Memory utilization performance monitor for HPC 2008 R2 Broker Node
This monitor tracks the memory utilization on a broker node. The memory utilization is based on the corresponding Windows performance counter.
This monitor is disabled by default. You can enable it and configure the memory threshold and the frequency of sampling.
Sustained high memory usage is usually caused by the node managing a large number of service-oriented architecture (SOA) sessions. If the node is occupied for an extended period of time, other jobs may need to wait in the queue for a longer duration than usual.
To troubleshoot and fix this problem:
You can take the node offline so that the job scheduler does not schedule jobs on the node.

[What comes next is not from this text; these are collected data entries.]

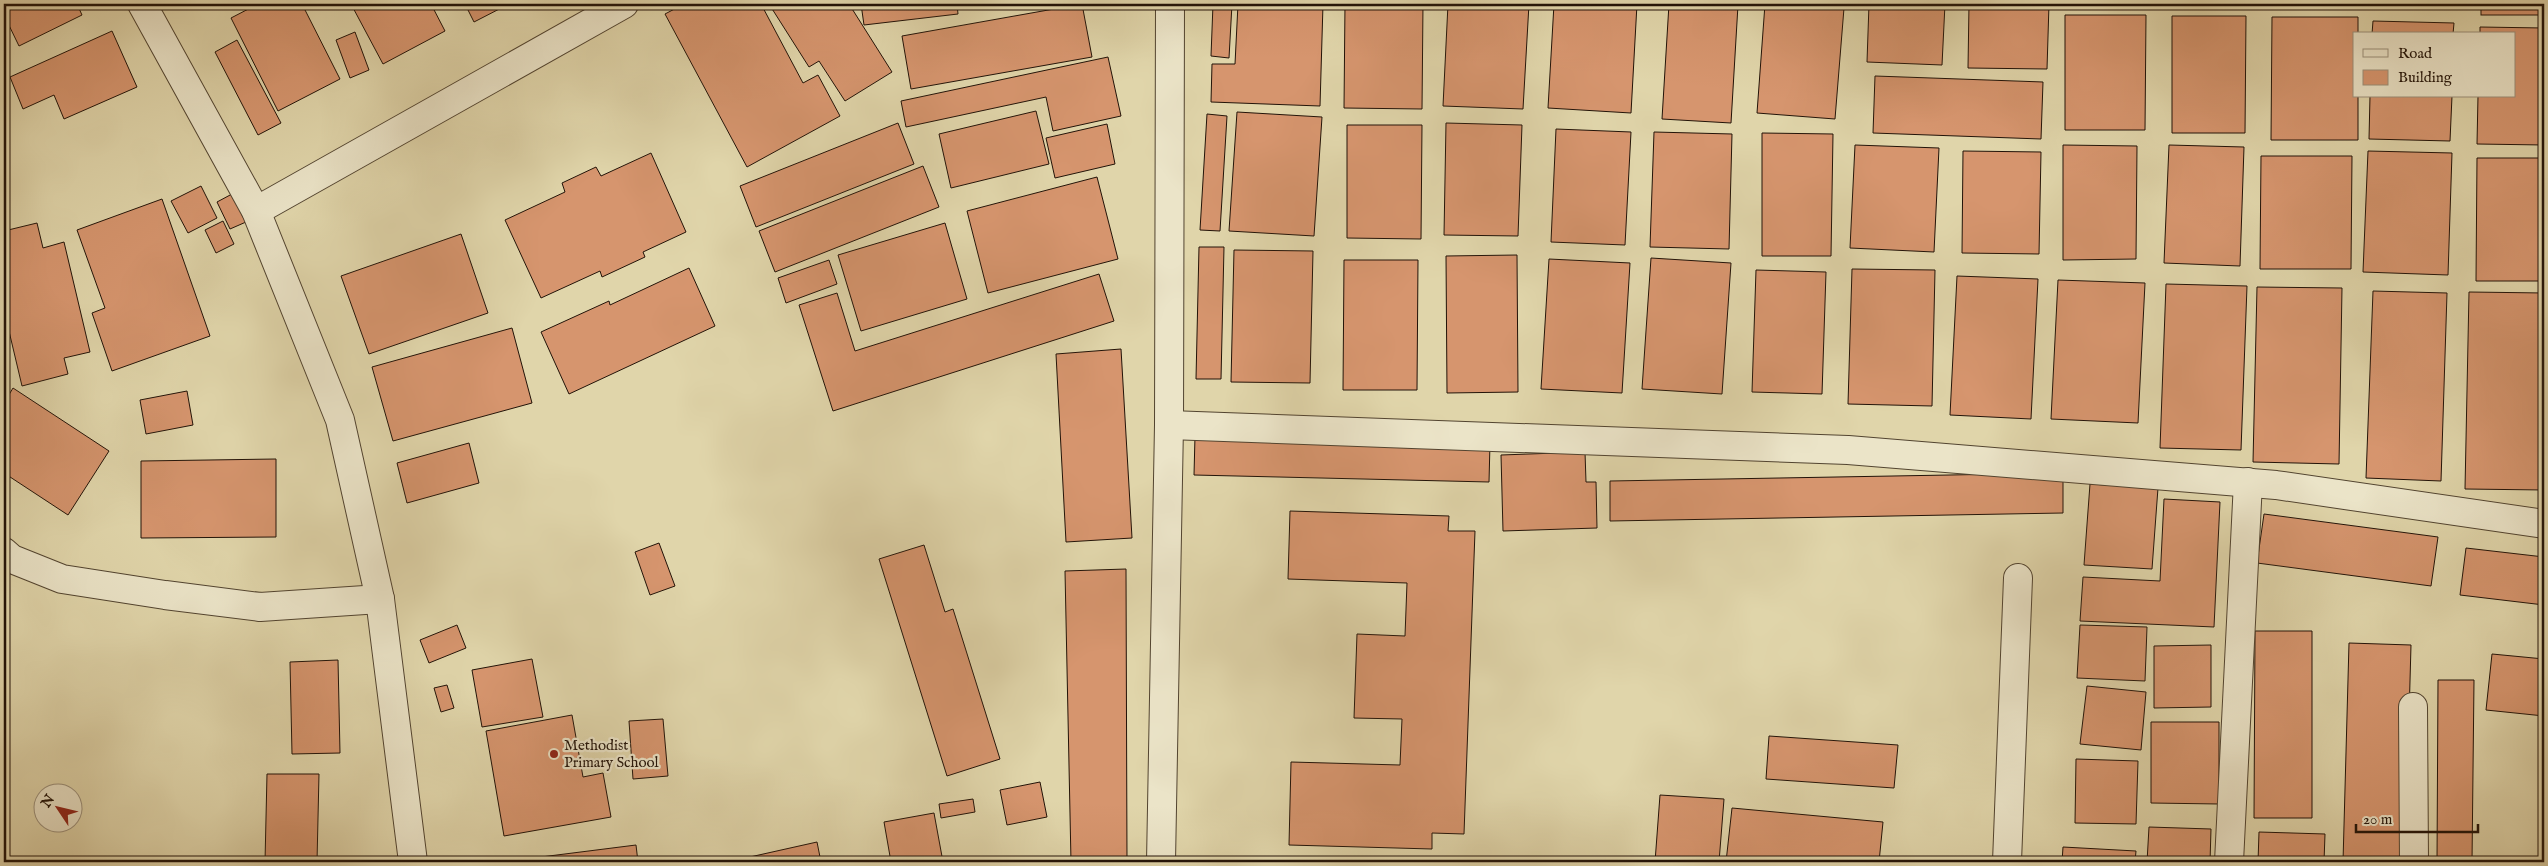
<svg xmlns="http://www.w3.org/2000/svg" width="2548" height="866" viewBox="0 0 2548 866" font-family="'IM FELL English',serif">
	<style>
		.building { fill: #d6956e; stroke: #221308 }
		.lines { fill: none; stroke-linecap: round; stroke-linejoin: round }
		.minor-casing { stroke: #524430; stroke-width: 30 }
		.minor { stroke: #ebe4c8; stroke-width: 28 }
		.poi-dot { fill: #8f2418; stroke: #ebe4c8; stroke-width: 2 }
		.labels { text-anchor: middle; stroke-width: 4.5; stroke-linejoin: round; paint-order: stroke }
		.poi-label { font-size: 15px; fill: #221308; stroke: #ebe4c8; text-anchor: start }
	</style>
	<rect width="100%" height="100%" fill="#e0d5aa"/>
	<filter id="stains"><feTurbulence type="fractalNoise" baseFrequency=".004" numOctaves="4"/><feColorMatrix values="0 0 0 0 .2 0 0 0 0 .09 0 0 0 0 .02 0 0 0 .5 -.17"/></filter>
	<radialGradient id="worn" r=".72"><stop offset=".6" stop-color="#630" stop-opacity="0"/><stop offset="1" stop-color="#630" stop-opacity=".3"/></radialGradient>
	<g class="building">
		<path d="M4,4h73l5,11 -63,31 -15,-31z"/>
		<path d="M258,4h44l38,75 -62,32 -47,-93z"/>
		<path d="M351,4h80l14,27 -62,33z"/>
		<path d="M465,4h44l-35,18z"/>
		<path d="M684,4h77l42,79 15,-8 22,41 -93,51 -82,-153z"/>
		<path d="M769,4h80l43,68 -47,29 -26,-40 -10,6z"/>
		<path d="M861,4h96l1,10 -94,11z"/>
		<path d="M1082,4l10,53 -181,32 -9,-53z"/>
		<path d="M1213,4h19l-3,54 -18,-2z"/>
		<path d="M1238,4h85l-3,102 -109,-4 1,-38h23z"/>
		<path d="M1345,4h78l-1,105 -78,-1z"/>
		<path d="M1448,4h81l-6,105 -80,-3z"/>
		<path d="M1554,4h83l-6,109 -83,-5z"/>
		<path d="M1669,4l69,1 -7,118 -69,-4z"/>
		<path d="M1765,4l79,4 -9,111 -78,-6z"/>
		<path d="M1869,4h76l-3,61 -75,-3z"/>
		<path d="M1969,4h80l-2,65 -79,-1z"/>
		<path d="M2377,4h78v4l-78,-2z"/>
		<rect x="2481" y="4" width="63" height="11"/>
		<path d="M2065,15h81l-1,115h-80z"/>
		<path d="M2172,16h74l-1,117h-73z"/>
		<path d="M2272,17h86v17h-4v62h4v44h-87z"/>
		<path d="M2373,21l81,2 -1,11h-81z"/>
		<path d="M2480,27l64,1v117l-67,-1 1,-48h36v-62h-34z"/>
		<path d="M112,31l25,56 -73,32 -10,-24 -31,14 -13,-32z"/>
		<path d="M355,32l14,38 -19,8 -14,-38z"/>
		<path d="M237,40l44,83 -23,12 -43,-83z"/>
		<path d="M1108,57l13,59 -68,15 -7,-34 -140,30 -5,-26z"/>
		<path d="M1875,76l168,6 -2,57 -168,-6z"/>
		<path d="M2370,96h82l-2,45 -81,-2z"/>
		<path d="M1036,111l13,53 -98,24 -12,-54z"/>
		<path d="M1237,112l85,5 -8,119 -85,-5z"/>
		<path d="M1207,114l20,2 -7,115 -20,-1z"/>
		<path d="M898,123l16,41 -158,63 -16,-41z"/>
		<path d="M1446,123l76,2 -4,111 -74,-1z"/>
		<path d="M1107,124l8,40 -60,14 -9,-40z"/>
		<path d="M1347,125h75l-1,114 -74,-1z"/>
		<path d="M1556,129l75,3 -6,113 -74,-3z"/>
		<path d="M1654,132l78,2 -3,115 -79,-2z"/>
		<path d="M1762,133l71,1 -2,122h-69z"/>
		<path d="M1855,145l84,3 -5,104 -84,-4z"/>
		<path d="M2063,145l74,1 -1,113 -73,1z"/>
		<path d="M2169,145l75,2 -4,119 -76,-3z"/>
		<path d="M1963,151l78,1 -2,102 -77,-1z"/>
		<path d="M2368,151l84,2 -4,122 -85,-3z"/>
		<path d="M651,153l35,79 -43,20 2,5 -43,20 -2,-6 -59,27 -36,-78 60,-28 -3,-9 34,-16 5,9z"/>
		<path d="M2261,156h91l-1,113h-91z"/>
		<path d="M2477,158h67v123h-68z"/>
		<path d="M923,166l16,41 -164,65 -16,-41z"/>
		<path d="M1097,177l21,82 -130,34 -21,-82z"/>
		<path d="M201,186l16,32 -29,15 -17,-32z"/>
		<path d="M232,194l14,28 -16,7 -13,-27z"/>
		<path d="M162,199l48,137 -98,35 -20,-58 13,-5 -28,-78z"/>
		<path d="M223,221l11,23 -18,9 -11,-23z"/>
		<path d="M37,223l6,25 21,-6 26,110 -26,6 4,16 -46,12 -18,-76v-79z"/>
		<path d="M945,223l22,76 -106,32 -23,-76z"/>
		<path d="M461,234l27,79 -119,41 -28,-78z"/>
		<path d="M1199,247h25l-3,132h-25z"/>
		<path d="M1234,250l79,1 -3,132 -79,-1z"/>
		<path d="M1517,255l1,137 -71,1 -1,-137z"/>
		<path d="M1651,258l80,5 -9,131 -80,-5z"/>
		<path d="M1549,259l81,4 -8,130 -81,-4z"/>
		<path d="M829,260l8,24 -51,19 -8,-25z"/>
		<path d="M1344,260h74l-1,130h-74z"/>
		<path d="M689,268l26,58 -146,68 -28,-62 68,-31 1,4z"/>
		<path d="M1852,269l83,1 -3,136 -84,-2z"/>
		<path d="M1756,270l70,2 -4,122 -70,-2z"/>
		<path d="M1099,274l15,47 -281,90 -34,-106 38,-12 18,58z"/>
		<path d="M1957,276l81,3 -7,140 -81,-4z"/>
		<path d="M2058,280l87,3 -7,140 -87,-4z"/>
		<path d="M2166,284l81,2 -6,164 -81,-2z"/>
		<path d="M2257,287l85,1 -3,176 -86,-2z"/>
		<path d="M2373,291l74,2 -6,188 -75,-3z"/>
		<path d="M2469,292l75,1v197l-79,-1z"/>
		<path d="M512,328l20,75 -139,38 -21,-74z"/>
		<path d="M1121,349l11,189 -66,4 -10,-188z"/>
		<path d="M13,388l96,63 -41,64 -64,-42v-70z"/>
		<path d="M187,391l6,34 -47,9 -6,-34z"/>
		<path d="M1195,436l295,7 -1,39 -295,-7z"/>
		<path d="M469,443l10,40 -72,20 -10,-40z"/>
		<path d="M1585,452l1,30h10l1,46 -94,3 -2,-76z"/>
		<path d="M276,459v78l-135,1v-77z"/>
		<path d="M2063,473v40l-453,8v-40z"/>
		<path d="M2090,484l68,4 -6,81 -68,-4z"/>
		<path d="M2164,499l56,3 -6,125 -134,-6 3,-44 77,4z"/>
		<path d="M1290,511l159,5 -1,15h27l-11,303 -32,-1v16l-143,-4 2,-83 109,3 2,-46 -48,-1 3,-84 48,2 2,-53 -119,-4z"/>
		<path d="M2264,514l174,23 -7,49 -174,-23z"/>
		<path d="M659,543l16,43 -25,9 -15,-43z"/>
		<path d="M924,545l21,67 8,-3 47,150 -53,17 -68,-217z"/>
		<path d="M2466,548l78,9v48l-84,-10z"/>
		<path d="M1126,569l1,293h-56l-6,-291z"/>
		<path d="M457,625l9,23 -37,15 -9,-23z"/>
		<path d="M2080,625l67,2 -2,54 -68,-3z"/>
		<path d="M2255,631h57v187h-58z"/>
		<path d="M2349,643l62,2 -6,217h-62z"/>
		<path d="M2211,645v62l-57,1v-62z"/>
		<path d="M2492,654l52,5v57l-58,-6z"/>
		<path d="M532,659l11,58 -61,10 -10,-57z"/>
		<path d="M338,660l2,93 -48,1 -2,-92z"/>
		<path d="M2438,680h36l-2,182h-35z"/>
		<path d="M447,685l7,23 -13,4 -7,-24z"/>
		<path d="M2087,686l59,6 -5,58 -61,-6z"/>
		<path d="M572,715l11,62 20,-4 8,44 -107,19 -18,-105z"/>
		<path d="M663,719l5,57 -35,3 -4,-58z"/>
		<path d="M2151,722h68v82l-68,-1z"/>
		<path d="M1769,736l129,9 -4,43 -128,-9z"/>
		<path d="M2076,759l62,2 -2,63 -61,-1z"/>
		<path d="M267,774h52l-2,88h-52z"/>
		<path d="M1040,782l7,35 -40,8 -7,-35z"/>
		<path d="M1660,795l64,4 -5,63h-64z"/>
		<path d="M973,799l2,13 -34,6 -2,-14z"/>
		<path d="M1732,808l151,14 -4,40h-153z"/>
		<path d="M934,813l9,49h-52l-7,-40z"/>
		<path d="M2149,827l62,2 -1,33h-63z"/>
		<path d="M2259,832l66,2 -1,28h-66z"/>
		<path d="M817,842l4,20h-79l-1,-3z"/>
		<path d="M636,845l2,17h-97v-5z"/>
		<path d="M2063,847l73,4 -1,11h-73z"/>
	</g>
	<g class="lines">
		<g class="minor-casing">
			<g id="minor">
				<path d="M142,4l114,207 84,209 40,179 33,263"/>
				<path d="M256,211l368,-207"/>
				<path d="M1169,425l679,25 428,35 268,39"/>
				<path d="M4,552l8,7 50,20 103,16 95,12 120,-8"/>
				<path d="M2413,707l1,155"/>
				<path d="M1161,862l8,-437 1,-421"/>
				<path d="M2007,862l11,-284"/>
				<path d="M2229,862l19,-380"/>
			</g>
		</g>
		<use href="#minor" class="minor"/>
	</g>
	<circle class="poi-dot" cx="554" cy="754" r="5"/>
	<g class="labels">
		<g class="poi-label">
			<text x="564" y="750">Methodist<tspan x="564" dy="17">Primary School</tspan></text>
		</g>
	</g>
	<rect width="2548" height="866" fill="none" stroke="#e0d5aa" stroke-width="20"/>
	<rect x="5" y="5" width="2538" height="856" fill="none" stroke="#221308" stroke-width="2.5"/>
	<rect x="10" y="10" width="2528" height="846" fill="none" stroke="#221308"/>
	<rect x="2353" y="32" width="162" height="65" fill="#ebe4c8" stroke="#9b907b"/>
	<rect x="2363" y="49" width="25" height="8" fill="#ebe4c8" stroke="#9b907b"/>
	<text x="2398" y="58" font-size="15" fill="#221308">Road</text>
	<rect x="2363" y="70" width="25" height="15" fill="#d6956e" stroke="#9b907b"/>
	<text x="2398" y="82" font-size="15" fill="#221308">Building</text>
	<g transform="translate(58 808) rotate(305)"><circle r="24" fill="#ebe4c8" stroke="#9b907b"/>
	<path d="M0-4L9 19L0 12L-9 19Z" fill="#8f2418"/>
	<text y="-8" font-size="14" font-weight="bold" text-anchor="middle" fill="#221308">N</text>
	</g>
	<path d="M2356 824v8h122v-8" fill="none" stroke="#221308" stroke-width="2.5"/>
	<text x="2363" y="824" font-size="15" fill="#221308" stroke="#ebe4c8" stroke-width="4" paint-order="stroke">20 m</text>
	<rect width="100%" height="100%" filter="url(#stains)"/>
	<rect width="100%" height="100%" fill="url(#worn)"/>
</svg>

You can optionally enable the recovery task in Operations Manager to take a broker node offline automatically if the memory utilization exceeds the configured threshold. However, to use the broker node again after the utilization goes below the threshold, you must manually bring the broker node online.
Target | Microsoft.HPC.2008R2.BrokerNode | ||
Parent Monitor | System.Health.PerformanceState | ||
Category | PerformanceHealth | ||
Enabled | True | ||
Instance Name | Memory | ||
Counter Name | \% Committed Bytes In Use | ||
Frequency | 300 | ||
Alert Generate | True | ||
Alert Severity | Error | ||
Alert Priority | Normal | ||
Alert Auto Resolve | True | ||
Monitor Type | System.Performance.ThresholdMonitorType | ||
Remotable | True | ||
Accessibility | Public | ||
Alert Message |
| ||
RunAs | Microsoft.HPC.RunAsProfile.AdminActionAccount |
<UnitMonitor ID="Microsoft.HPC.2008R2.Monitor.BrokerNode.Performance.MemoryUtilization" Accessibility="Public" Enabled="true" Target="Microsoft.HPC.2008R2.BrokerNode" ParentMonitorID="Health!System.Health.PerformanceState" Remotable="true" Priority="Normal" RunAs="HPCLibrary!Microsoft.HPC.RunAsProfile.AdminActionAccount" TypeID="Performance!System.Performance.ThresholdMonitorType" ConfirmDelivery="false">
<Category>PerformanceHealth</Category>
<AlertSettings AlertMessage="Microsoft.HPC.2008R2.Monitor.BrokerNode.Performance.MemoryUtilization_AlertMessageResourceID">
<AlertOnState>Error</AlertOnState>
<AutoResolve>true</AutoResolve>
<AlertPriority>Normal</AlertPriority>
<AlertSeverity>Error</AlertSeverity>
</AlertSettings>
<OperationalStates>
<OperationalState ID="UnderThreshold" MonitorTypeStateID="UnderThreshold" HealthState="Success"/>
<OperationalState ID="OverThreshold" MonitorTypeStateID="OverThreshold" HealthState="Error"/>
</OperationalStates>
<Configuration>
<ComputerName>$Target/Host/Property[Type="Windows!Microsoft.Windows.Computer"]/NetworkName$</ComputerName>
<CounterName>% Committed Bytes In Use</CounterName>
<ObjectName>Memory</ObjectName>
<InstanceName/>
<AllInstances>false</AllInstances>
<Frequency>300</Frequency>
<Threshold>90</Threshold>
</Configuration>
</UnitMonitor>